= Ladies' National Temperance Convention of 1876 =

The Ladies' National Temperance Convention of 1876 was a temperance movement women's conference promoted by the National Temperance League. The convening occurred in London, United Kingdom, on 22-24 May 1876, with Lady Jane Harriet Ellice presiding. No permanent organisation was subsequently created.

==History==
Previous efforts of this kind had been promoted by the League. In May 1853, at a conference held in a London drawing room, a Ladies' Temperance Society was formed, which issued an address to the women of England, and was the means of establishing 22 societies, at Birmingham, Canterbury, Gloucester, Liverpool, Leeds, Peterborough, Reigate, Reading, Spalding, Worcester, and other places. This society was succeeded, in 1860, by the Ladies National Association for the Promotion of Temperance, which was carried on for several years in direct connection with the League, by Mrs. William Fison (Fanny Whitaker Fison; 1815–1892), who attended numerous drawing-room meetings in different parts of the country, and awakened an interest in the temperance cause in influential circles that had not previously been reached by any other agency.

A large and influential "Conference of Ladies", convened by the League, was held at the Cannon Street Hotel, in May 1868. This conference brought on great interest, and the papers were published in a volume, Woman's Work in the Temperance Reformation, with an Introduction by Mrs. S. C. Hall.

During the years that had elapsed since the Conference of 1868 was held, the Committee of the National Temperance League benefited from the cooperation of women in several important departments of their work-notably in the Army by Miss Robinson, and in the Navy by Miss Weston, and they endeavored in a variety of ways to enlist the sympathies of women in the campaign against intemperance. Of the numerous women's meetings held from time to time, none seem to have been so thoroughly successful as those which were addressed by members of the medical profession.

The proposal to have a national conference of ladies in 1876 originated in Northern England, through Mrs. John Whiting, of Leeds, who requested the Committee of the National Temperance League to undertake the labour and expense of convening the Conference, and they agreed to do so. The preliminary arrangements were decided upon at a meeting of representatives from existing women's temperance associations.

==Proceedings==
The Convention was opened on Monday, 22 May 1876, at the Memorial Hall, by Lady Jane Harriet Ellice, who delivered an address, and read letters on "Alcohol in relation to Health," from Sir Henry Thompson and Dr. Benjamin Ward Richardson. A paper on the same topic was then read by Miss Firth, President of the London Association of Nurses. A public meeting of women was held on the same evening, in the Large Memorial Hall, which was presided over by Mrs. Lucas.

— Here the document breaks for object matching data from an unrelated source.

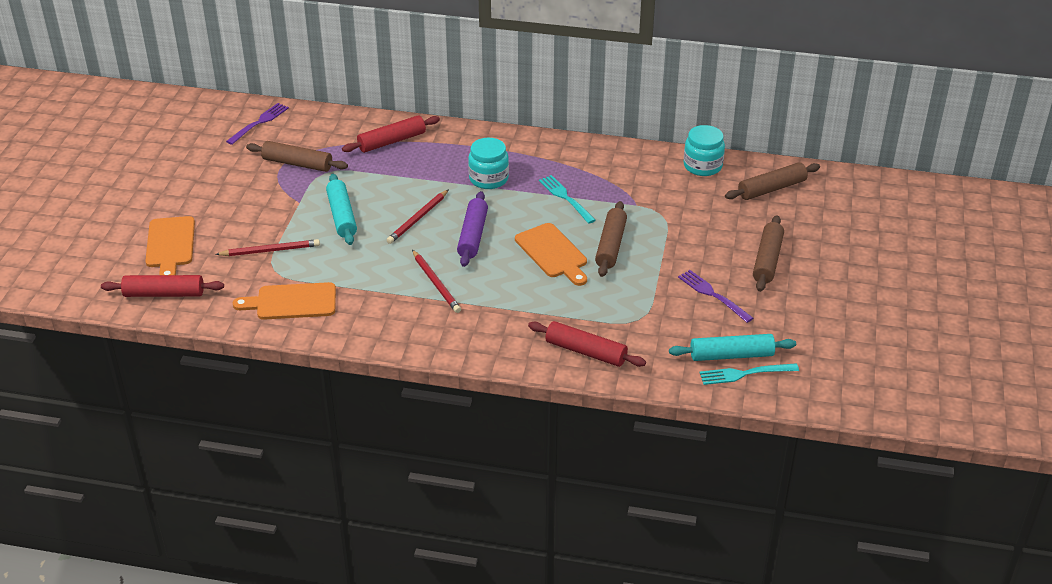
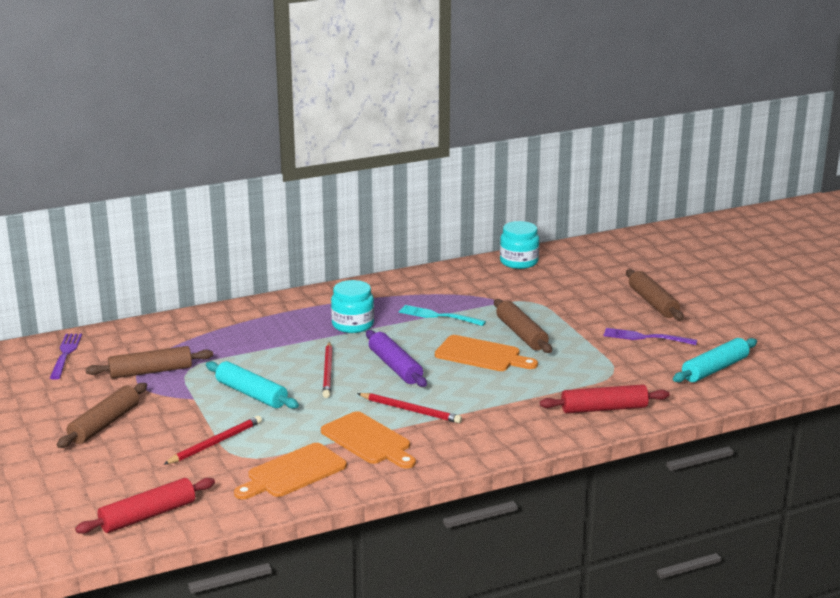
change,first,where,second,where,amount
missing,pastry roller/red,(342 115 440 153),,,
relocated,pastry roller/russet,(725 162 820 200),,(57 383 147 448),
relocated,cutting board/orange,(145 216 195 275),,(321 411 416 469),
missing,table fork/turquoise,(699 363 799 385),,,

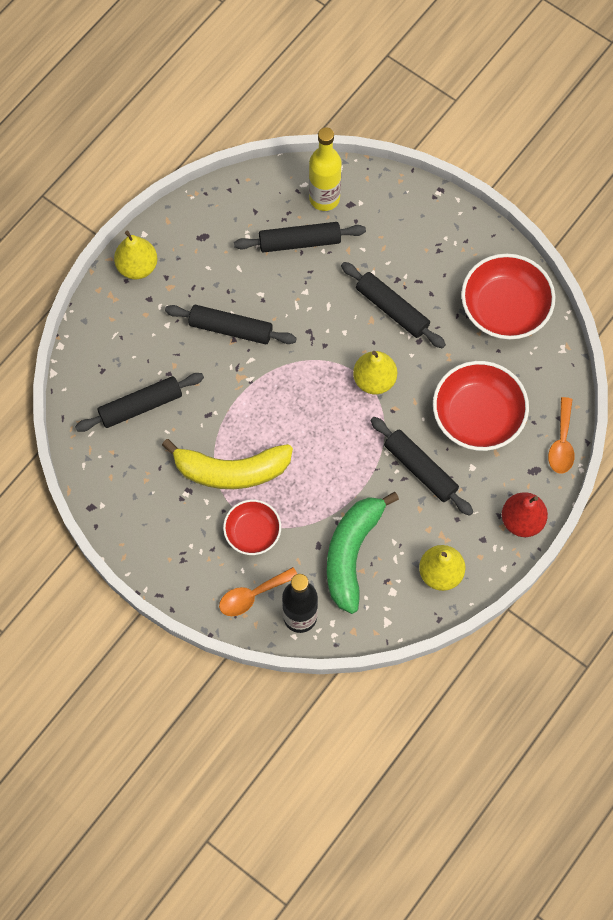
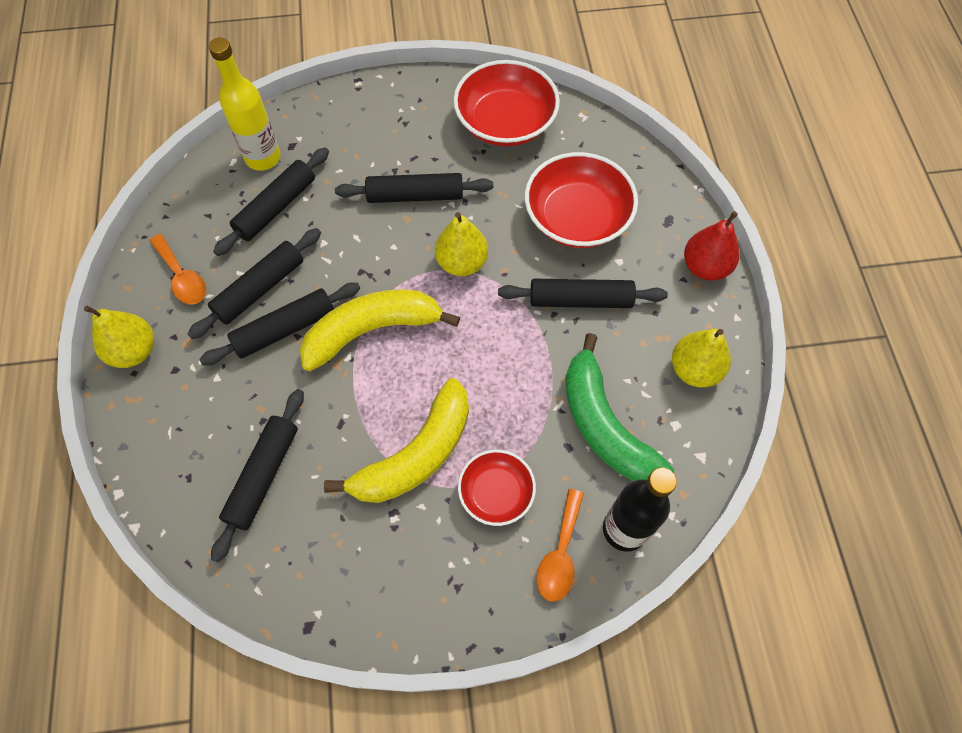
change,first,where,second,where,amount
relocated,spoon/orange,(548 397 575 474),,(149 234 206 304),
appeared,,,pastry roller/black,(187 228 321 339),
appeared,,,toy banana/bright yellow,(300 289 460 371),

The second sitting of the Convention, on Tuesday morning, 23 May, was devoted to the consideration of "The Drinking Customs, Domestic and Social," under the presidency of Mrs. Whiting, of Leeds.

"Spheres of Effort for Individual Workers" was the subject considered at the third sitting of the Convention, on Tuesday afternoon. Mrs. Fielden Thorp presided.

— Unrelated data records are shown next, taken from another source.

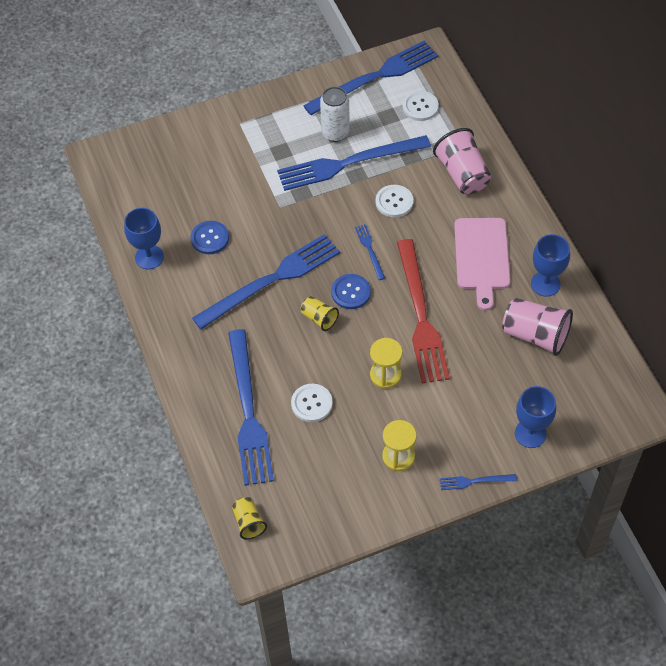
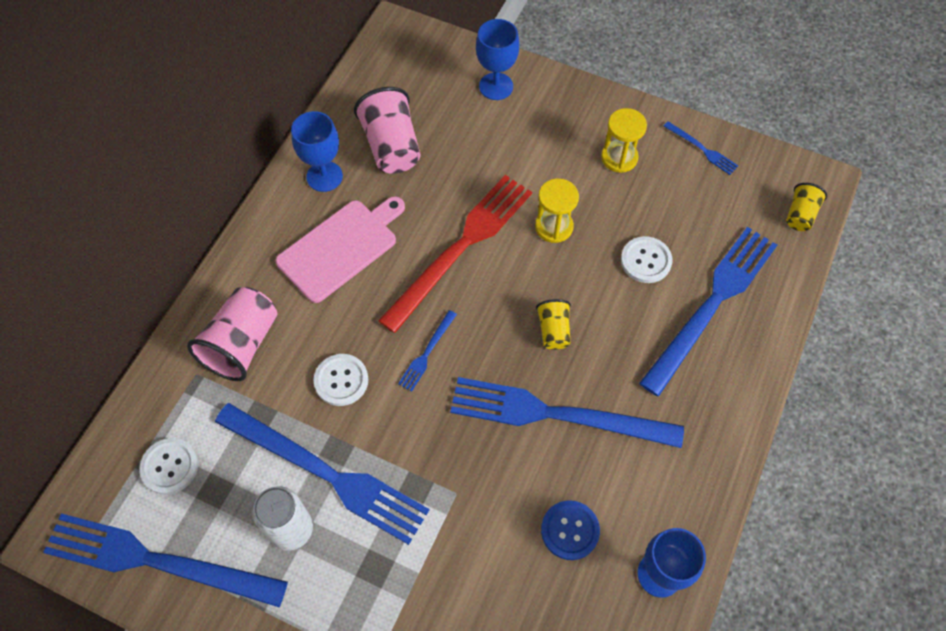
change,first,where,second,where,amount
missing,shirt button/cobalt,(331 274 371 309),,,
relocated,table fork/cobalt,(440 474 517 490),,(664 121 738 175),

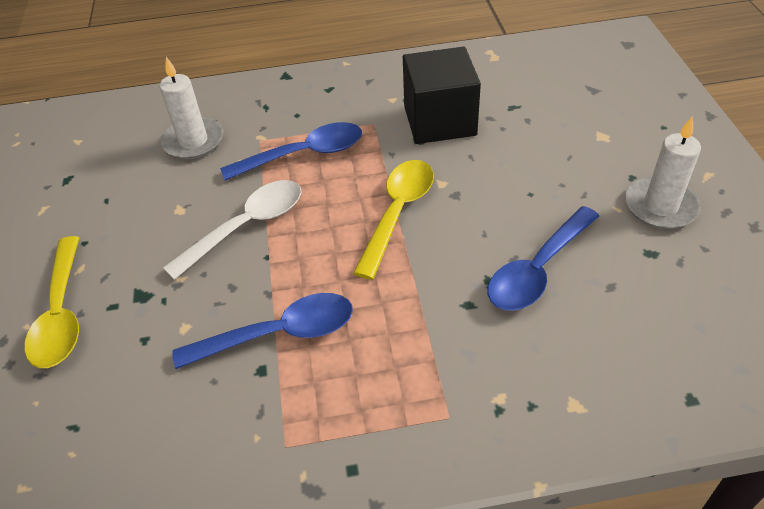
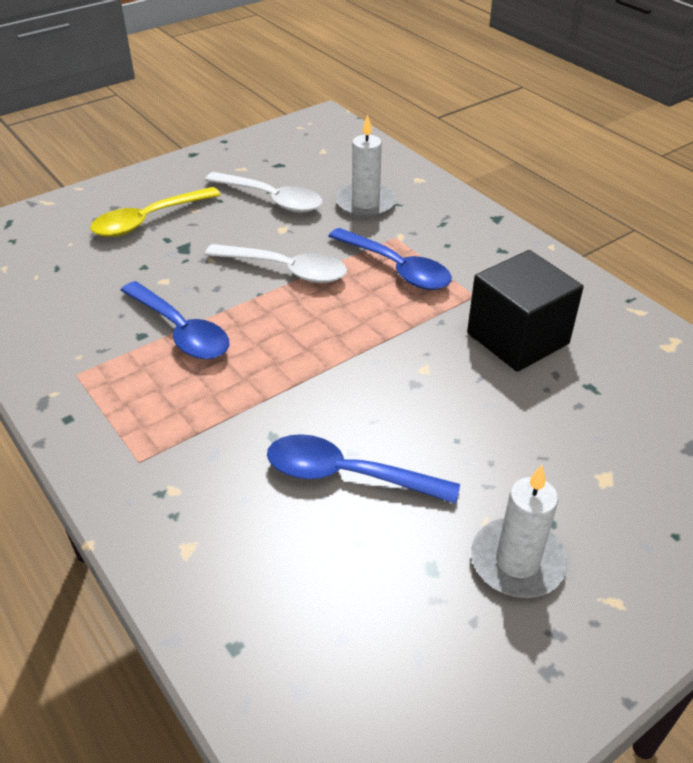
change,first,where,second,where,amount
missing,spoon/bright yellow,(353 160 434 280),,,
appeared,,,spoon/white,(205 172 323 213),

The concluding session of the Conference, on Wednesday morning, 24 May, was presided over by Mrs. Balfour, and devoted to the consideration of "Ladies' Temperance Associations, Local and National." Some discussion took place upon a proposal to proceed at once with the formation of a National Association; but the following Resolution, moved by Miss Hastings, was ultimately agreed to:—
"That the following ladies are requested to take the papers read by Mrs. Parker and Mrs. Dawson Burns into consideration, and to report upon them to a future Meeting:-Lady Jane Ellice, Mrs. Whiting, Mrs. F. Thorp, Miss Mason, Mrs. Balfour, Miss Firth, Mrs. Dawson Burns, Mrs. Clayton, Miss Battersby, Miss Ricketts, Miss Ellis, Miss White, Mrs. Beattie, Miss E. Webb, Miss Cadbury, Mrs. Lucas, Mrs. Hind Smith, Mrs. Richardson, Mrs. Hilton, Miss Wilson, Miss Mawson, Mrs. Scholefield, Mrs. Sturges."